[[ DATA SHOWN, beginning ]]

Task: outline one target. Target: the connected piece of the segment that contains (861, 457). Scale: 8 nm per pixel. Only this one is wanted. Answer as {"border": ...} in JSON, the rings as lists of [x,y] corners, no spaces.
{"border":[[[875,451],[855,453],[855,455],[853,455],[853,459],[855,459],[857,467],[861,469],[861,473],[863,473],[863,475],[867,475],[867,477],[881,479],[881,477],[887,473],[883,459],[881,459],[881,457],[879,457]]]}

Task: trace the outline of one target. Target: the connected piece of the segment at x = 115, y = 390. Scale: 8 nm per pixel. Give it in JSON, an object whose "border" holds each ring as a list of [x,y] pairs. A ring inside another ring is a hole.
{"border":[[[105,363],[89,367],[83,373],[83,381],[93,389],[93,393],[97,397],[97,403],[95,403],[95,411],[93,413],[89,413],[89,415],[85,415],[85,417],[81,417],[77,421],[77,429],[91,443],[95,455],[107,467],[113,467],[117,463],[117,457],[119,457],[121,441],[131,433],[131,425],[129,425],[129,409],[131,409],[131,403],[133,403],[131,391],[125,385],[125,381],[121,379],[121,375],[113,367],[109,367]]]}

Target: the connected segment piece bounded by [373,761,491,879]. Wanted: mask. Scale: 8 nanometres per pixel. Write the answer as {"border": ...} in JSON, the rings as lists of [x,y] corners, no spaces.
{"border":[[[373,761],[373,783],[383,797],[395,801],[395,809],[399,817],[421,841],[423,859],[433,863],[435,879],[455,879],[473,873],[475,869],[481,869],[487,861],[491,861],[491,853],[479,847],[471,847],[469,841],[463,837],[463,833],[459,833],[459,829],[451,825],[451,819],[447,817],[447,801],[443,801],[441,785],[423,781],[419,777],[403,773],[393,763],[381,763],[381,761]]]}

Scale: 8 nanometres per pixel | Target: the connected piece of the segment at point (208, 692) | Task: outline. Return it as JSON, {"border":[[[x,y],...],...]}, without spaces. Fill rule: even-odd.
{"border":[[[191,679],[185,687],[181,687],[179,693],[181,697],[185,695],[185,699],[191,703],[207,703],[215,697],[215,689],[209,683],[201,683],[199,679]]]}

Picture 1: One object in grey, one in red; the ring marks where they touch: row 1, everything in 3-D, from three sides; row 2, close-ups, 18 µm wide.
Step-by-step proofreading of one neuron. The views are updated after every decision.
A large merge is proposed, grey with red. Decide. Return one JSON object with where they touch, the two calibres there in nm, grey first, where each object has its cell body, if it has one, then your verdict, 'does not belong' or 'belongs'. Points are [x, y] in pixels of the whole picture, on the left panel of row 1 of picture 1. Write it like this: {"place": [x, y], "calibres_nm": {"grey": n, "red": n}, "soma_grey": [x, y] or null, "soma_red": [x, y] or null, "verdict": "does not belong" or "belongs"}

[[ DATA SHOWN, end ]]

| ASSIGNED TASK |
Repeat each of the entries exactly as written.

| SOLUTION FOR THIS EXERCISE |
Task: outline one target. Target: the connected piece of the segment that contains (861, 457). Scale: 8 nm per pixel. Only this one is wanted. Answer as {"border": ...} in JSON, the rings as lists of [x,y] corners, no spaces.
{"border":[[[875,451],[855,453],[855,455],[853,455],[853,459],[855,459],[857,467],[861,469],[861,473],[863,473],[863,475],[867,475],[867,477],[881,479],[881,477],[887,473],[883,459],[881,459],[881,457],[879,457]]]}

Task: trace the outline of one target. Target: the connected piece of the segment at x = 115, y = 390. Scale: 8 nm per pixel. Give it in JSON, an object whose "border" holds each ring as a list of [x,y] pairs. A ring inside another ring is a hole.
{"border":[[[105,363],[89,367],[83,373],[83,381],[93,389],[93,393],[97,397],[97,403],[95,403],[95,411],[93,413],[89,413],[89,415],[85,415],[85,417],[81,417],[77,421],[77,429],[91,443],[95,455],[107,467],[113,467],[117,463],[117,457],[119,457],[121,441],[131,433],[131,425],[129,425],[129,409],[131,409],[131,403],[133,403],[131,391],[125,385],[125,381],[121,379],[121,375],[113,367],[109,367]]]}

Target: the connected segment piece bounded by [373,761,491,879]. Wanted: mask. Scale: 8 nanometres per pixel. Write the answer as {"border": ...} in JSON, the rings as lists of [x,y] corners, no spaces.
{"border":[[[373,761],[373,783],[383,797],[395,801],[395,809],[399,817],[421,841],[423,859],[433,863],[435,879],[455,879],[473,873],[475,869],[481,869],[487,861],[491,861],[491,853],[479,847],[471,847],[469,841],[463,837],[463,833],[459,833],[459,829],[451,825],[451,819],[447,817],[447,801],[443,801],[441,785],[423,781],[419,777],[403,773],[393,763],[381,763],[381,761]]]}

Scale: 8 nanometres per pixel | Target: the connected piece of the segment at point (208, 692) | Task: outline. Return it as JSON, {"border":[[[x,y],...],...]}, without spaces. Fill rule: even-odd.
{"border":[[[191,679],[185,687],[181,687],[179,693],[181,697],[185,695],[185,699],[191,703],[207,703],[215,697],[215,689],[209,683],[201,683],[199,679]]]}

Picture 1: One object in grey, one in red; the ring marks where they touch: row 1, everything in 3-D, from three sides; row 2, close-ups, 18 µm wide.
Step-by-step proofreading of one neuron. The views are updated after every decision.
A large merge is proposed, grey with red. Decide. Return one JSON object with where they touch, the two calibres there in nm, grey first, where each object has its cell body, if it has one, then your verdict, 'does not belong' or 'belongs'. Points are [x, y] in pixels of the whole picture, on the left panel of row 1 of picture 1. Write it like this: {"place": [x, y], "calibres_nm": {"grey": n, "red": n}, "soma_grey": [x, y] or null, "soma_red": [x, y] or null, "verdict": "does not belong" or "belongs"}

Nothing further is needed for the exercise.